I am learning how to tour bookshops without embarrassing myself when I find my novel on the shelf. There are so many incredible books on offer right now and it is a pleasure to rub spines with them.
I recently watched my eldest on stage at an end of year school party. He and his friend took a song my brother’s band wrote decades ago and performed it with absolute confidence. These are out of body moments for me - watching a human who is flesh of my flesh fully inhabiting his life; watching a book I incubated for years holding its own on a shelf.
The best conversations about my work have been with my children. In some ways they have seen me for the first time. At every event they were front and centre meeting guests, serving drinks and asking questions when the floor was opened. Sharing my success with them gave me such a buzz.
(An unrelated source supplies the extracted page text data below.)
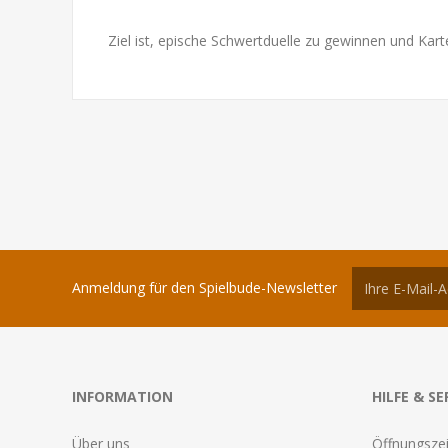
Ziel ist, epische Schwertduelle zu gewinnen und Kar
Anmeldung für den Spielbude-Newsletter
INFORMATION
HILFE & SE
Über uns
Öffnungszei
It was not always easy to bring them along. The journeys were long, they had late nights and cramped accommodation, a disrupted school term and a distracted mother. The abundance of strawberries and Shloer at the Belfast launch did not end well for my youngest, or my mother’s bedroom rug, but aside from that everyone had a blast.



Burnout
There are so many unknowns around launch time. If the book is well received, there is a domino effect to promotional opportunities. I was fortunate to receive a commission to write an article for the Irish Independent about the years that preceded my novel. I spent days trawling old journals reliving the tired, scared days and remembering the women who held a space for me to evolve. It was eviscerating yet it allowed me to fully inhabit this moment when the fruit of that labour is out in the world.
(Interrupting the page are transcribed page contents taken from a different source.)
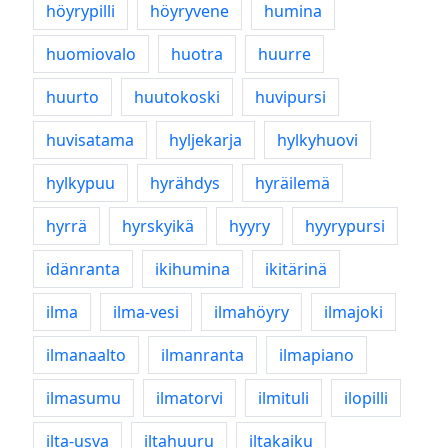
höyrypilli
höyryvene
humina
huomiovalo
huotra
huurre
huurto
huutokoski
huvipursi
huvisatama
hyljekarja
hylkyhuovi
hylkypuu
hyrähdys
hyräilemä
hyrrä
hyrskyikä
hyyry
hyyrypursi
idänranta
ikihumina
ikitärinä
ilma
ilma-vesi
ilmahöyry
ilmajoki
ilmanaalto
ilmanranta
ilmapiano
ilmasumu
ilmatorvi
ilmituli
ilopilli
ilta-usva
iltahuuru
iltakaiku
The piece sparked a conversation with Andrea Gilligan on Lunchtime Live and an interview with my local paper, the Sligo Champion - burnout, it seems, is a universal theme.
Root Work



By far the best part of this season is meeting people. The majority of book writing is underground. Root work. I spend hours alone at my desk, in the forest and on the bogland around my house. I am, of course, never alone but in the company of fictional characters. However, it is lovely to burst into the light for a short time and meet real human beings.
This work will continue in the coming months with an event at the Cairdre Sligo Arts Festival entitled, Nature, Mortality and the Divine in new Irish Literature, next week. My dear friend Elske Rahill is facilitating a conversation with me and Niamh MacCabe, author of the stunning book Four Night Seas. I can’t wait. I’ll also be visiting book clubs, book shops and podcast studios to ensure Familiar ranges as far as possible.

Summer Pause
Last night my son (who is nine tenths teen, one avid observer) called me to the window to watch a fallow deer cavorting with a fox. The young buck was hoof-deep in water at the lakeside, the fox made straight for it then turned and hid beneath a willow. The deer investigated and the two chased one another along the water’s edge. They played like this until the light went and a herd of cattle bullied them into the forest.
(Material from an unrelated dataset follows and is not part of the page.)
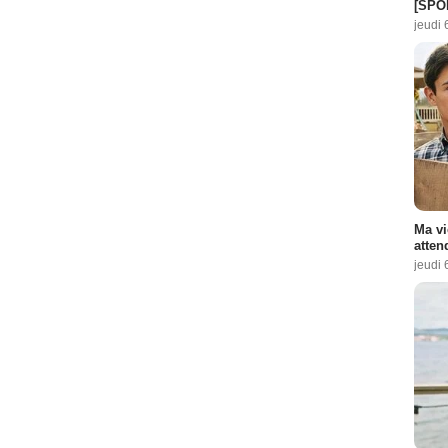
[SPO
jeudi 
Ma vi
atten
jeudi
Wasp at dawn, deer at dusk, a jumble of children in between. It is the summer holidays and although I wake early to meet word targets for my next novel, my work is primarily taxi driver, IGCSE tutor, cook and bottle washer, mum. I have paused my paid subscriptions to attend to this work wholeheartedly and will return in September with more regular(ish) posts.
Thank you for being here and I hope your summer is wild.





What a busy time! You have blossomed in the spotlight. Now take a moment to refresh and allow your wonderful book to fly!
Congratulations Bethany. Derry or Donegal launches?